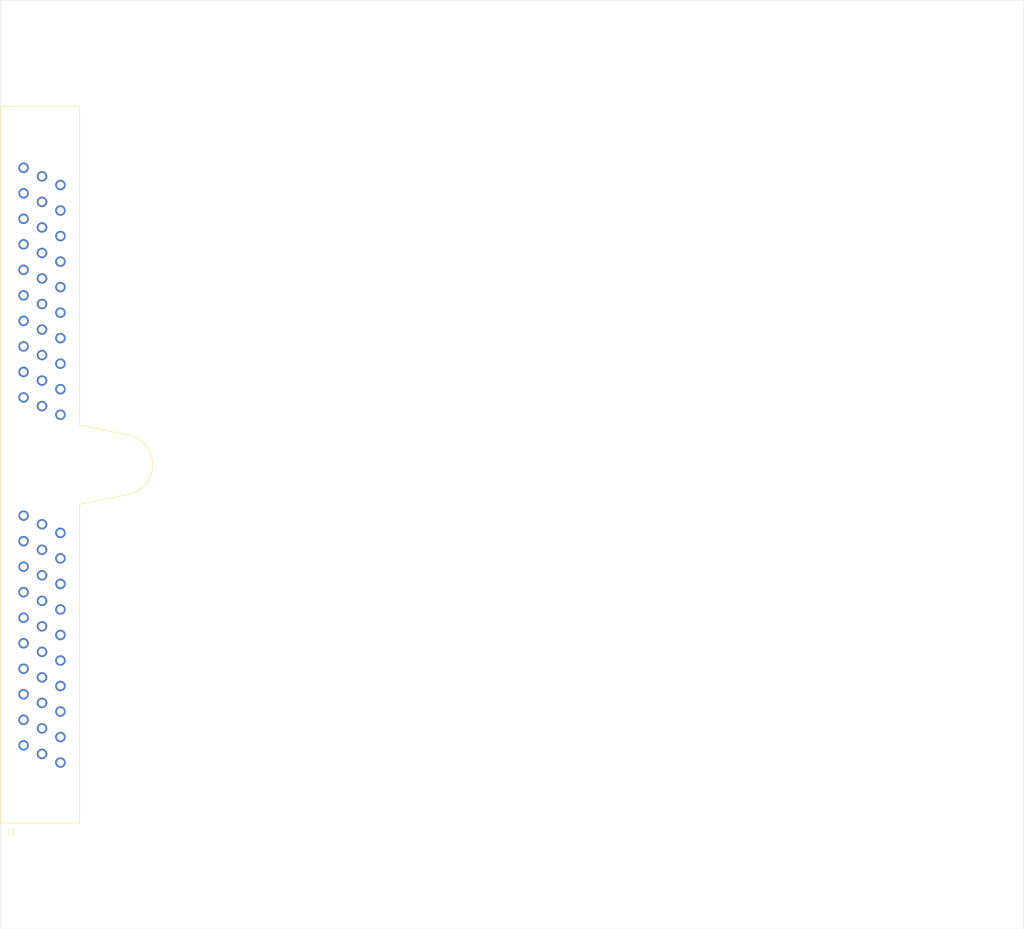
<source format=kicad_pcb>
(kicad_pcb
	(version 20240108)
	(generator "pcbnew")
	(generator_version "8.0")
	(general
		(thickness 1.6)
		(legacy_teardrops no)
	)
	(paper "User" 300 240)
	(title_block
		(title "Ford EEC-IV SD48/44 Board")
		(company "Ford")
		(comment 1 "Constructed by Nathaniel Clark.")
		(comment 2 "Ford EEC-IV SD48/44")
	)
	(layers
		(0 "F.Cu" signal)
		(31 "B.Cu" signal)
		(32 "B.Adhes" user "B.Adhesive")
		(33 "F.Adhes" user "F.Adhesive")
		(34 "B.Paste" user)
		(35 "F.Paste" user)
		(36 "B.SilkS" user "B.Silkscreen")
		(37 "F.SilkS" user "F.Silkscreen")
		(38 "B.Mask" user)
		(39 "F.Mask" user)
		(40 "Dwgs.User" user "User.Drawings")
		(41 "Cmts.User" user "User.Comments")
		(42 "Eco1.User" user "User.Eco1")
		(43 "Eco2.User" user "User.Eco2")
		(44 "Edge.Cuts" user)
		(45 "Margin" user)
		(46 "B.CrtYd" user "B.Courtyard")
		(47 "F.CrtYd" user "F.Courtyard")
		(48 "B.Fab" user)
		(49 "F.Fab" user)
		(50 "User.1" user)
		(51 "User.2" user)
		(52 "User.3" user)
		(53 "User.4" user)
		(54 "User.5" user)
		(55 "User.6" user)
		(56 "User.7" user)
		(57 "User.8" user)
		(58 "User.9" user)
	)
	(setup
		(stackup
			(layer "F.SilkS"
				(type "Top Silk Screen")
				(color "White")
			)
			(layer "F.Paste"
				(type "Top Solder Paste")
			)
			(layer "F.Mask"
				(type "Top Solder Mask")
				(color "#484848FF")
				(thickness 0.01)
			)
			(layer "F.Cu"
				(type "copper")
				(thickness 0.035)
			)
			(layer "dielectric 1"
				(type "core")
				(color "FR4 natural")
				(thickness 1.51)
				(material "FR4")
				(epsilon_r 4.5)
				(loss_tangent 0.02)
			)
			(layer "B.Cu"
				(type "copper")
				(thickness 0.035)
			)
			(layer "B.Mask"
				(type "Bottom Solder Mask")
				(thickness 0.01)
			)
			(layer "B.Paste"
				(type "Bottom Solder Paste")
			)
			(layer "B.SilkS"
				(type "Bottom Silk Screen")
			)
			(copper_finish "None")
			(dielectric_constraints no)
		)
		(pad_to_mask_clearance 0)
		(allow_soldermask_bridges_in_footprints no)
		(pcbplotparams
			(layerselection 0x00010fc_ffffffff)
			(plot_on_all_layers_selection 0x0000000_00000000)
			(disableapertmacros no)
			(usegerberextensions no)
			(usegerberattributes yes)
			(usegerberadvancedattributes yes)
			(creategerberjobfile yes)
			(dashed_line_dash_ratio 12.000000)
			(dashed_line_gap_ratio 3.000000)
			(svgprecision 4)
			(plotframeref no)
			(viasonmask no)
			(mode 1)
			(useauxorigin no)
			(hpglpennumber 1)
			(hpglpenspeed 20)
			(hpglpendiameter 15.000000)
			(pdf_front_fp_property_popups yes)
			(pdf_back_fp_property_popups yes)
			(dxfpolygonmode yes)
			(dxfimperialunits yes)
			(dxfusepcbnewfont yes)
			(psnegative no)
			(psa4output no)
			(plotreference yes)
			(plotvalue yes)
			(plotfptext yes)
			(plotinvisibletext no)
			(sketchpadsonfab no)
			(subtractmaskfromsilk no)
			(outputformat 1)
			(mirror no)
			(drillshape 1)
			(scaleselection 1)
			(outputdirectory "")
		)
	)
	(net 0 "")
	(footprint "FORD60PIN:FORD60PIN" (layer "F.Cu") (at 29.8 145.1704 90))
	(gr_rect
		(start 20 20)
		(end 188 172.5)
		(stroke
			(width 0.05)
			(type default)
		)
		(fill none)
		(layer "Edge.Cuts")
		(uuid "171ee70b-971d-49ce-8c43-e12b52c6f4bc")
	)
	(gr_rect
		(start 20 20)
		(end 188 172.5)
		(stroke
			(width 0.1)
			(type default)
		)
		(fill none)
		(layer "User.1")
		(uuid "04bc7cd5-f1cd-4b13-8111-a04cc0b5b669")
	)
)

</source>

§

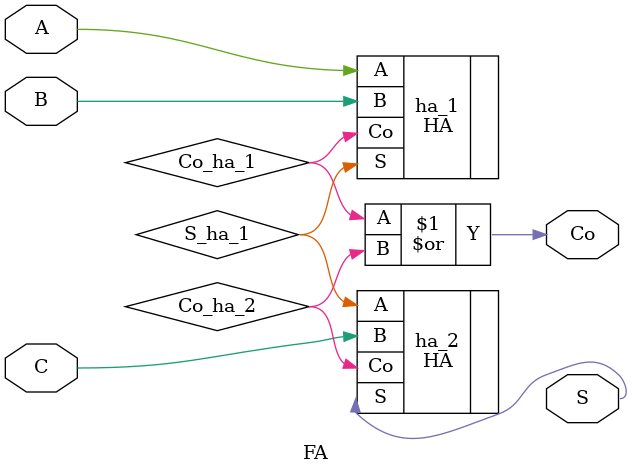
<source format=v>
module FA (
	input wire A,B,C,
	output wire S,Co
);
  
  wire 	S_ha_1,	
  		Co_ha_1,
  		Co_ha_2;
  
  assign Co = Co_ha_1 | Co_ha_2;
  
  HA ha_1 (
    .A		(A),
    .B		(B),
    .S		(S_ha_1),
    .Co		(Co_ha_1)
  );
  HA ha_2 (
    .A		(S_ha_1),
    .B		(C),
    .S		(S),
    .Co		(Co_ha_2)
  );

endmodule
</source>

§

## WHAT IS BEING ASKED:
Can you repeat, word for word, every line above from the one containing "(usegerberadvancedattributes yes)" down to the one containing "(psa4output no)", including both?

## ANSWER SPACE:
			(usegerberadvancedattributes yes)
			(creategerberjobfile yes)
			(dashed_line_dash_ratio 12.000000)
			(dashed_line_gap_ratio 3.000000)
			(svgprecision 4)
			(plotframeref no)
			(viasonmask no)
			(mode 1)
			(useauxorigin no)
			(hpglpennumber 1)
			(hpglpenspeed 20)
			(hpglpendiameter 15.000000)
			(pdf_front_fp_property_popups yes)
			(pdf_back_fp_property_popups yes)
			(dxfpolygonmode yes)
			(dxfimperialunits yes)
			(dxfusepcbnewfont yes)
			(psnegative no)
			(psa4output no)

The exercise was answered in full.